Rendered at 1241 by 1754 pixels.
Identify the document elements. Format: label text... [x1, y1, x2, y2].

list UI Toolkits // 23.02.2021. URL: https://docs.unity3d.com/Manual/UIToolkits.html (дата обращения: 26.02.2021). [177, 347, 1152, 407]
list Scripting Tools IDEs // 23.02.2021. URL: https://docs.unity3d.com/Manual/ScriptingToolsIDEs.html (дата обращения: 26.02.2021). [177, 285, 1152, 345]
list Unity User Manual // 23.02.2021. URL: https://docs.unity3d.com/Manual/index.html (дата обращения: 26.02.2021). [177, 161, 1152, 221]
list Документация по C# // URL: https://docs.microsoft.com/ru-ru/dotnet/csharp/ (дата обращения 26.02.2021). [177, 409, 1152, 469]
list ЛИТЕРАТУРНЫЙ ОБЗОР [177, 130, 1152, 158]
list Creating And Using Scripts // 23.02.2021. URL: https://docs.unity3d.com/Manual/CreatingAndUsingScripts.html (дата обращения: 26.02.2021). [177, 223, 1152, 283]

● **WHAT IS NEEDED**
Write the data above out again in full, with every word as given.

● **EXPECTED OUTPUT**
Rendered at 1241 by 1754 pixels.
Identify the document elements. Format: label text... [x1, y1, x2, y2].

list UI Toolkits // 23.02.2021. URL: https://docs.unity3d.com/Manual/UIToolkits.html (дата обращения: 26.02.2021). [177, 347, 1152, 407]
list Scripting Tools IDEs // 23.02.2021. URL: https://docs.unity3d.com/Manual/ScriptingToolsIDEs.html (дата обращения: 26.02.2021). [177, 285, 1152, 345]
list Unity User Manual // 23.02.2021. URL: https://docs.unity3d.com/Manual/index.html (дата обращения: 26.02.2021). [177, 161, 1152, 221]
list Документация по C# // URL: https://docs.microsoft.com/ru-ru/dotnet/csharp/ (дата обращения 26.02.2021). [177, 409, 1152, 469]
list ЛИТЕРАТУРНЫЙ ОБЗОР [177, 130, 1152, 158]
list Creating And Using Scripts // 23.02.2021. URL: https://docs.unity3d.com/Manual/CreatingAndUsingScripts.html (дата обращения: 26.02.2021). [177, 223, 1152, 283]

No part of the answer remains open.